Взлетела ракета, распахнулась бордово-алым, каким-то худшим из красных цветов, – и от невидимого тёмного, но верного Божьего неба отрезала попыхивающий зловещий красный сегмент. И, наступая этим сегментом, посветила сюда, за три версты, на себе показав и те изломанные, покорёженные, и ещё целые деревья.
И, вздрагивая, вздрагивая, опала. Погасла.
Но в глазах сохранялась краснота и чёрточки деревьев.
И ещё стоял Саня, лицом вверх, к мерному дождику.
Становилось примирительно.
Однако послышались шаги, по-лесному ещё издали.
Мокрое шлёпанье. Хруст задетых кустов.
Кто-то шёл, шёл, а всё не подходил.
Один человек. Близко уже.
– Кто идёт? – спросил Саня не окриком часового, тот подальше стоял, у орудий, но и твёрдо, здесь не шути.
– Свои. Отец Северьян, – раздался домашний голос.
– Отец Северьян? – обрадовался. Вот не загадывал! А хорошо как. – А это – Лаженицын. Здравствуйте.
– Здравствуйте, Лаженицын, – приветливо отозвался бригадный священник.
– Вы с дороги не сбились?
– Да немного сбился.
– Идите сюда. Вот, на голос.
Шурша и шлёпая, подошёл священник совсем близко.
– Куда ж вы, отец Северьян, так поздно?
– Хочу в штаб вернуться…
– Да куда вы сейчас? В яму свалитесь. Или в лужу по колено. Не хотите ли у нас заночевать?
– Да мне утром завтра служить.
– Так это уже свет будет, другое дело. А сейчас и подстрелят вас, поди, часовые. А у нас в землянке место свободное.
– Действительно свободное? – Вот уж не военный голос, ни одной интонации, усвоенной всеми нами, другими. И – усталый.
– Действительно. Устимович на дежурстве. Дайте руку. – Взял холодную мокрую. – Идёмте. Вы издалека?
– Со второй батареи.
– Да-а! – вспомнил Саня. А он и не совместил… – Там раненые?
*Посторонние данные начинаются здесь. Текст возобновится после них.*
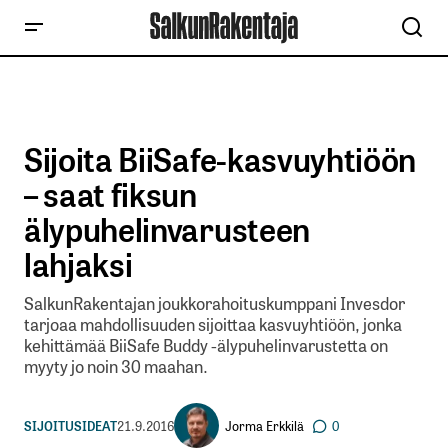
Sijoita BiiSafe-kasvuyhtiöön
– saat fiksun
älypuhelinvarusteen
lahjaksi
SalkunRakentajan joukkorahoituskumppani Invesdor
tarjoaa mahdollisuuden sijoittaa kasvuyhtiöön, jonka
kehittämää BiiSafe Buddy -älypuhelinvarustetta on
myyty jo noin 30 maahan.
Jorma Erkkilä
SIJOITUSIDEAT
21.9.2016
0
Священник ногой зацепился.
– Один умер.
– Не Чевердин??
– Вы знали его?
5
Отец Северьян был в круглой суконной шапке, сером безформенном долгополом пальто, каких в гражданской жизни вообще не носят, а на позициях у священников приняты, и в сапогах. В руках – трость и малый саквояжик, с которым всюду он ходил: с принадлежностями службы.
Увидя наверху широкую спину спящего, булыжно-круглый затылок, снизил голос:
– Удобно ли? Разбудим.
– Чернегу? Да если в землянку снаряд попадёт – он не проснётся.
Ещё раз оговорился священник, что вполне бы дошёл. Но уловя, что, и правда, тут не из вежливости уговаривают, снял шапку, вовсе мокрую, – и тогда расправились чёрные вьющиеся, густые волосы. Борода у него была такая же густая, но подстриженная коротко.